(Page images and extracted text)

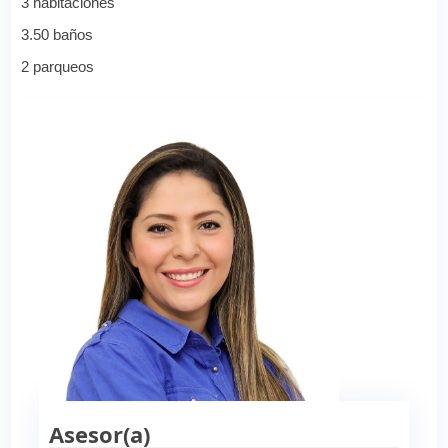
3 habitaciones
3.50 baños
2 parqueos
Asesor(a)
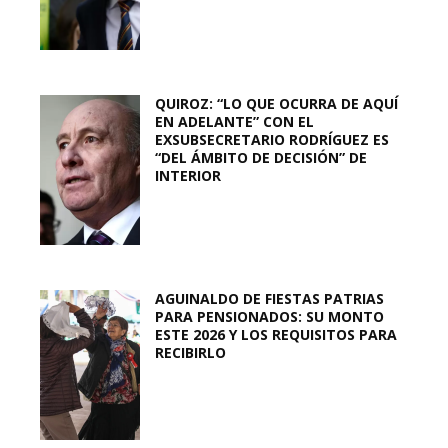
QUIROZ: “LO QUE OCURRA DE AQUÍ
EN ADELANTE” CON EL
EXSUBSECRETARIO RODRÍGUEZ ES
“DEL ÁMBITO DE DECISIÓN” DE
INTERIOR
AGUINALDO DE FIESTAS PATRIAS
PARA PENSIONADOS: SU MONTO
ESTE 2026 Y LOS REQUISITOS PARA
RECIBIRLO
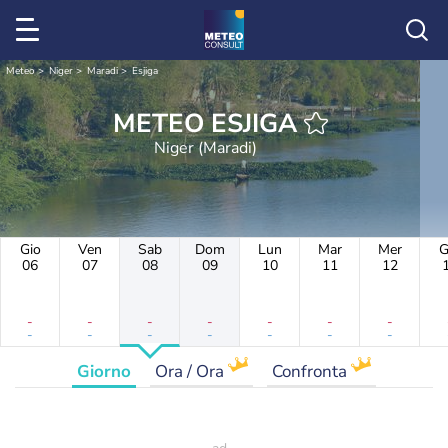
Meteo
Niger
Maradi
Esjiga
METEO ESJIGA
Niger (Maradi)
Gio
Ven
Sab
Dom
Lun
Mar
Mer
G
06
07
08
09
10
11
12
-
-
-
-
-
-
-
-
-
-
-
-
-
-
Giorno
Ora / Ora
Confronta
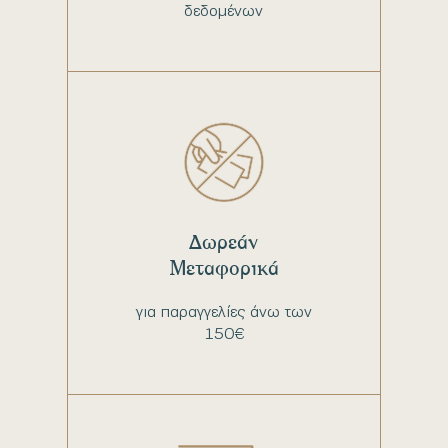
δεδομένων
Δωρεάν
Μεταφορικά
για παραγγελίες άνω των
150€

PROBLEM TO WORK ON => Every record, from top to bottom, gets written out exactly; no picture goes into the copy.

THE ANSWER =>
3 habitaciones
3.50 baños
2 parqueos
Asesor(a)
QUIROZ: “LO QUE OCURRA DE AQUÍ
EN ADELANTE” CON EL
EXSUBSECRETARIO RODRÍGUEZ ES
“DEL ÁMBITO DE DECISIÓN” DE
INTERIOR
AGUINALDO DE FIESTAS PATRIAS
PARA PENSIONADOS: SU MONTO
ESTE 2026 Y LOS REQUISITOS PARA
RECIBIRLO
Meteo
Niger
Maradi
Esjiga
METEO ESJIGA
Niger (Maradi)
Gio
Ven
Sab
Dom
Lun
Mar
Mer
G
06
07
08
09
10
11
12
-
-
-
-
-
-
-
-
-
-
-
-
-
-
Giorno
Ora / Ora
Confronta
δεδομένων
Δωρεάν
Μεταφορικά
για παραγγελίες άνω των
150€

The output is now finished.